Unnamed: 0,customer_id,monetary,monetary_log,last_purchase_date,recency_days,frequency,r_score,f_score,m_score,rfm_code
0,12346,77183.6,11.253955,2011-01-18,325,1,1,1,5,115
1,12347,4310.0,8.368925,2011-12-07,2,182,5,5,5,555
2,12348,1797.24,7.494564,2011-09-25,75,31,2,3,4,234
3,12349,1757.55,7.472245,2011-11-21,18,73,4,4,4,444
4,12350,334.4,5.815324,2011-02-02,310,17,1,2,2,122


<h4><b>Implementing Segmentation Logic</b></h4>

In [None]:
def rfm_segmentation(row):
    r = int(row["r_score"])
    f = int(row["f_score"])
    m = int(row["m_score"])
    
 # Activeness: recent OR (moderately recent AND frequent)
    active = (r >= 4) or (r >= 3 and f >= 4)
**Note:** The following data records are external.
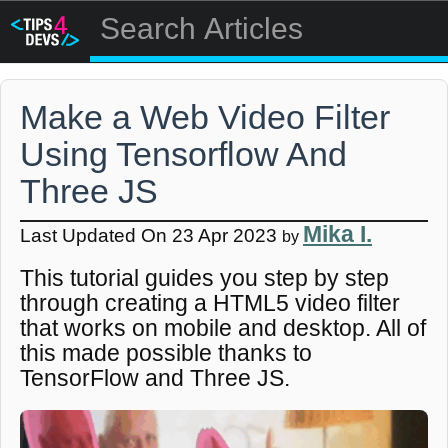
Make a Web Video Filter
Using Tensorflow And
Three JS
Mika I.
Last Updated On 23 Apr 2023
by
This tutorial guides you step by step
through creating a HTML5 video filter
that works on mobile and desktop. All of
this made possible thanks to
TensorFlow and Three JS.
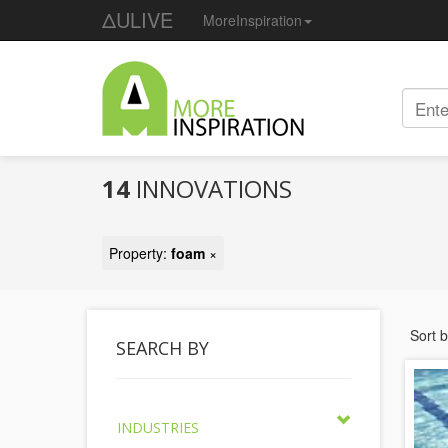
ΔULIVE
MoreInspiration
14
INNOVATIONS
Property:
foam
×
Sort 
SEARCH BY
INDUSTRIES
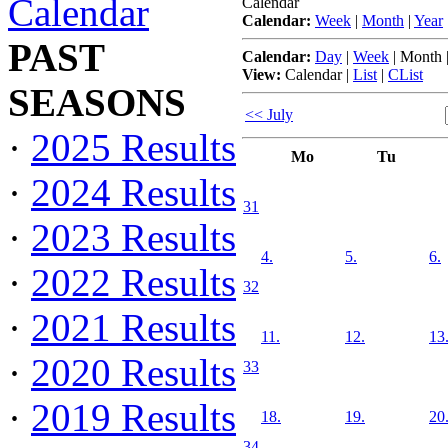
Calendar
Calendar
Calendar:
Week
|
Month
|
Year
PAST
Calendar:
Day
|
Week
|
Month
View:
Calendar
|
List
|
CList
SEASONS
<< July
·
2025 Results
Mo
Tu
·
2024 Results
31
·
2023 Results
4.
5.
6.
·
2022 Results
32
·
2021 Results
11.
12.
13
·
2020 Results
33
·
2019 Results
18.
19.
20
34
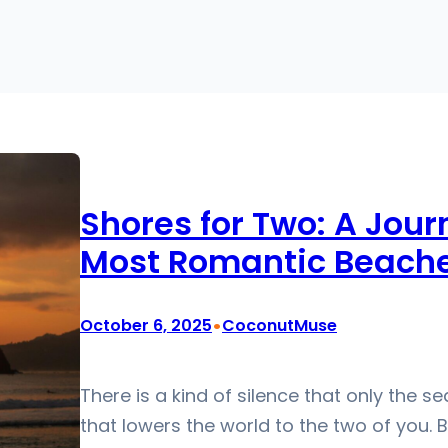
Shores for Two: A Jour
Most Romantic Beach
•
October 6, 2025
CoconutMuse
There is a kind of silence that only the s
that lowers the world to the two of you.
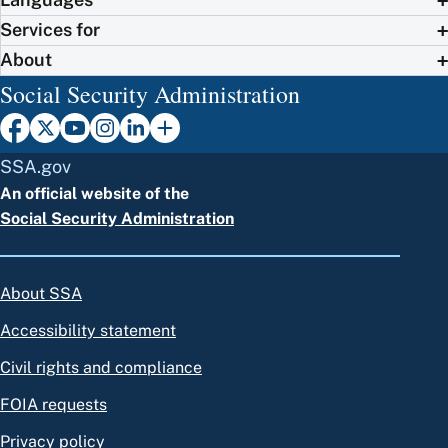
Services for
About
Social Security Administration
SSA.gov
An official website of the
Social Security Administration
About SSA
Accessibility statement
Civil rights and compliance
FOIA requests
Privacy policy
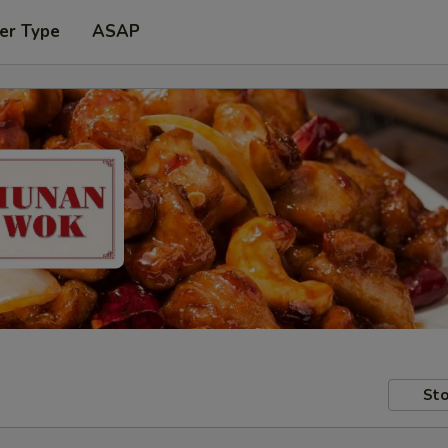
er Type
ASAP
Sto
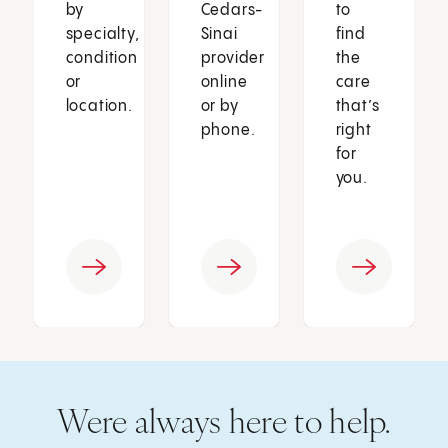
by
Cedars-
to
specialty,
Sinai
find
condition
provider
the
or
online
care
location.
or by
that’s
phone.
right
for
you.
Were always here to help.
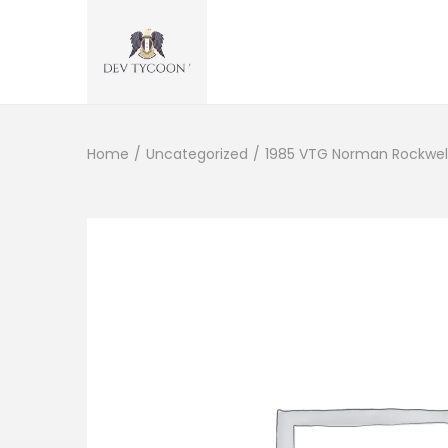
Home
/
Uncategorized
/
1985 VTG Norman Rockwell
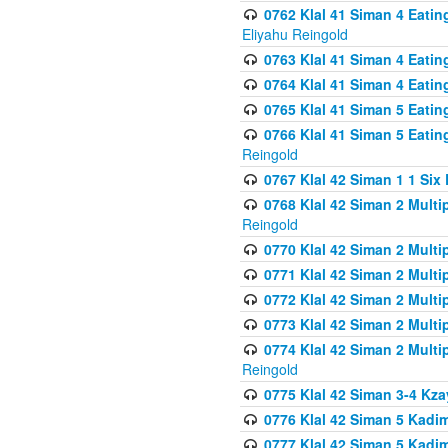
0762 Klal 41 Siman 4 Eati
Eliyahu Reingold
0763 Klal 41 Siman 4 Eati
0764 Klal 41 Siman 4 Eati
0765 Klal 41 Siman 5 Eatin
0766 Klal 41 Siman 5 Eatin
Reingold
0767 Klal 42 Siman 1 1 Si
0768 Klal 42 Siman 2 Multi
Reingold
0770 Klal 42 Siman 2 Multi
0771 Klal 42 Siman 2 Mult
0772 Klal 42 Siman 2 Mult
0773 Klal 42 Siman 2 Mult
0774 Klal 42 Siman 2 Mult
Reingold
0775 Klal 42 Siman 3-4 Kzay
0776 Klal 42 Siman 5 Kadim
0777 Klal 42 Siman 5 Kadi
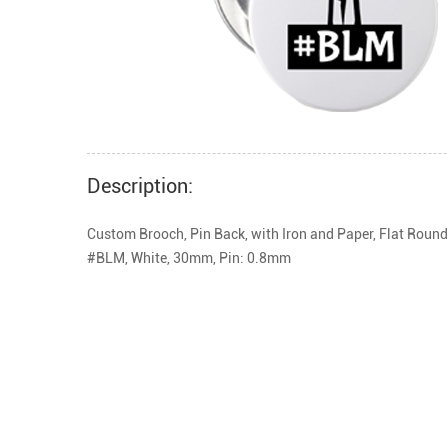
Description:
Custom Brooch, Pin Back, with Iron and Paper, Flat Round
#BLM, White, 30mm, Pin: 0.8mm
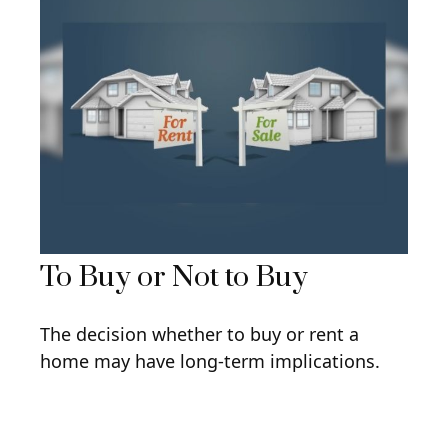
To Buy or Not to Buy
The decision whether to buy or rent a
home may have long-term implications.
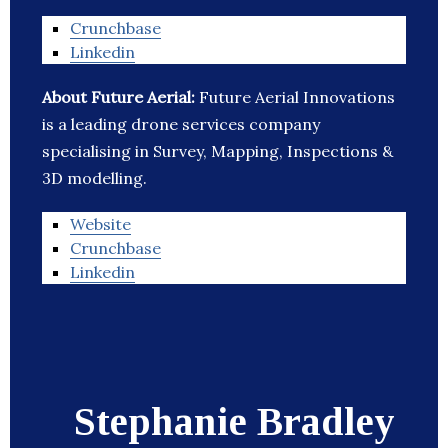
Crunchbase
Linkedin
About Future Aerial:
Future Aerial Innovations
is a leading drone services company
specialising in Survey, Mapping, Inspections &
3D modelling.
Website
Crunchbase
Linkedin
Stephanie Bradley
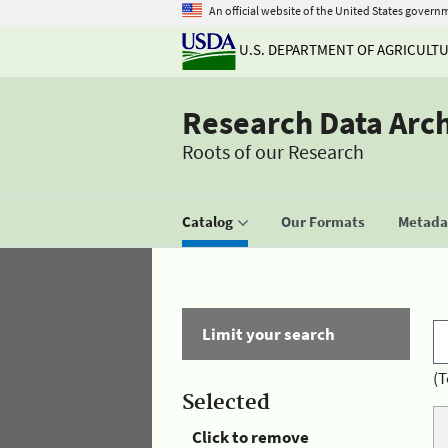
An official website of the United States govern
U.S. DEPARTMENT OF AGRICULT
Research Data Arc
Roots of our Research
Catalog
Our Formats
Metadat
Limit your search
(T
Selected
Click to remove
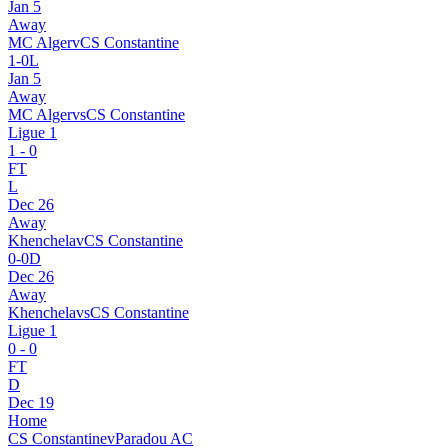
Jan 5
Away
MC Alger
v
CS Constantine
1
-
0
L
Jan 5
Away
MC Alger
vs
CS Constantine
Ligue 1
1
-
0
FT
L
Dec 26
Away
Khenchela
v
CS Constantine
0
-
0
D
Dec 26
Away
Khenchela
vs
CS Constantine
Ligue 1
0
-
0
FT
D
Dec 19
Home
CS Constantine
v
Paradou AC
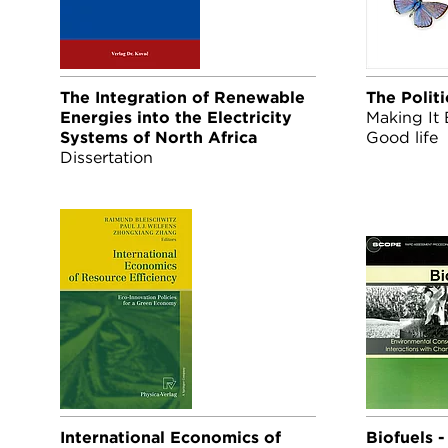
The Integration of Renewable
The Politi
Energies into the Electricity
Making It 
Systems of North Africa
Good life
Dissertation
International Economics of
Biofuels 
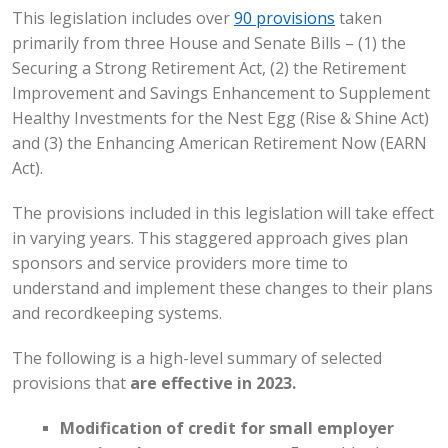
This legislation includes over
90 provisions
taken
primarily from three House and Senate Bills – (1) the
Securing a Strong Retirement Act, (2) the Retirement
Improvement and Savings Enhancement to Supplement
Healthy Investments for the Nest Egg (Rise & Shine Act)
and (3) the Enhancing American Retirement Now (EARN
Act).
The provisions included in this legislation will take effect
in varying years. This staggered approach gives plan
sponsors and service providers more time to
understand and implement these changes to their plans
and recordkeeping systems.
The following is a high-level summary of selected
provisions that
are effective in 2023.
Modification of credit for small employer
    # Value: high frequency OR high monetary
    high_value = (m >= 4)

    if active and high_value:
        return "Active High-Value"
    elif active and not high_value:
        return "Active Low-Value"
    elif not active and high_value:
        return "Inactive High-Value"
    else:
        return "Inactive Low-Value"
    

rfm["segments"] = rfm.apply(rfm_segmentation, axis=1)
rfm.head()


Unnamed: 0,customer_id,monetary,monetary_log,last_purchase_date,recency_days,frequency,r_score,f_score,m_score,rfm_code,segments
0,12346,77183.6,11.253955,2011-01-18,325,1,1,1,5,115,Inactive High-Value
1,12347,4310.0,8.368925,2011-12-07,2,182,5,5,5,555,Active High-Value
2,12348,1797.24,7.494564,2011-09-25,75,31,2,3,4,234,Inactive High-Value
3,12349,1757.55,7.472245,2011-11-21,18,73,4,4,4,444,Active High-Value
4,12350,334.4,5.815324,2011-02-02,310,17,1,2,2,122,Inactive Low-Value


<h4><b>Creating Segmentation Summary</b></h4>

In [40]:
segment_summary = (
    rfm
    .groupby("segments")
    .agg(
        no_of_customers=("customer_id", "count"),
        total_revenue=("monetary", "sum"),
        avg_revenue=("monetary", "mean"), median_revenue=("monetary", "median"),
        avg_recency=("recency_days", "mean"),median_recency=("recency_days", "median"),
        avg_frequency=("frequency", "mean"), median_frequency=("frequency", "median")
        
    )
    .sort_values("total_revenue", ascending=False).round(3)
)
segment_summary["revenue_share%"] = (
    segment_summary["total_revenue"]
    / segment_summary["total_revenue"].sum()
    * 100
).round(2)

segment_summary


Unnamed: 0_level_0,no_of_customers,total_revenue,avg_revenue,median_revenue,avg_recency,median_recency,avg_frequency,median_frequency,revenue_share%
segments,Unnamed: 1_level_1,Unnamed: 2_level_1,Unnamed: 3_level_1,Unnamed: 4_level_1,Unnamed: 5_level_1,Unnamed: 6_level_1,Unnamed: 7_level_1,Unnamed: 8_level_1,Unnamed: 9_level_1
Active High-Value,1316,6882440.9,5229.818,2358.885,19.452,15.0,214.218,133.0,77.23
Inactive High-Value,419,986265.391,2353.855,1516.0,125.933,100.0,73.776,57.0,11.07
Inactive Low-Value,1835,677100.082,368.992,320.62,166.538,152.0,24.519,19.0,7.6
Active Low-Value,768,365601.531,476.044,462.425,20.042,18.0,52.172,38.0,4.1


<h4><b>Exporting rfm table to SQL Database</b></h4>

In [41]:
rfm.to_sql("rfm_customers",conn,if_exists="replace",index=False)
print(pd.read_sql("SELECT COUNT(*) FROM rfm_customers",conn))
pd.read_sql("SELECT * FROM rfm_customers LIMIT 5", conn)

   COUNT(*)
0      4338


Unnamed: 0,customer_id,monetary,monetary_log,last_purchase_date,recency_days,frequency,r_score,f_score,m_score,rfm_code,segments
0,12346,77183.6,11.253955,2011-01-18 00:00:00,325,1,1,1,5,115,Inactive High-Value
1,12347,4310.0,8.368925,2011-12-07 00:00:00,2,182,5,5,5,555,Active High-Value
2,12348,1797.24,7.494564,2011-09-25 00:00:00,75,31,2,3,4,234,Inactive High-Value
3,12349,1757.55,7.472245,2011-11-21 00:00:00,18,73,4,4,4,444,Active High-Value
4,12350,334.4,5.815324,2011-02-02 00:00:00,310,17,1,2,2,122,Inactive Low-Value


### RFM Segmentation Summary

Rule-based RFM segmentation was applied to group customers into four interpretable, action-oriented segments: Active High-Value, Active Low-Value, Inactive High-Value, and Inactive Low-Value.
<br>
The results show that Active High-Value customers constitute a relatively small share of the customer base while contributing the majority of total revenue (approximately 77%), highlighting strong revenue concentration. These customers represent a critical segment for retention and loyalty-focused strategies.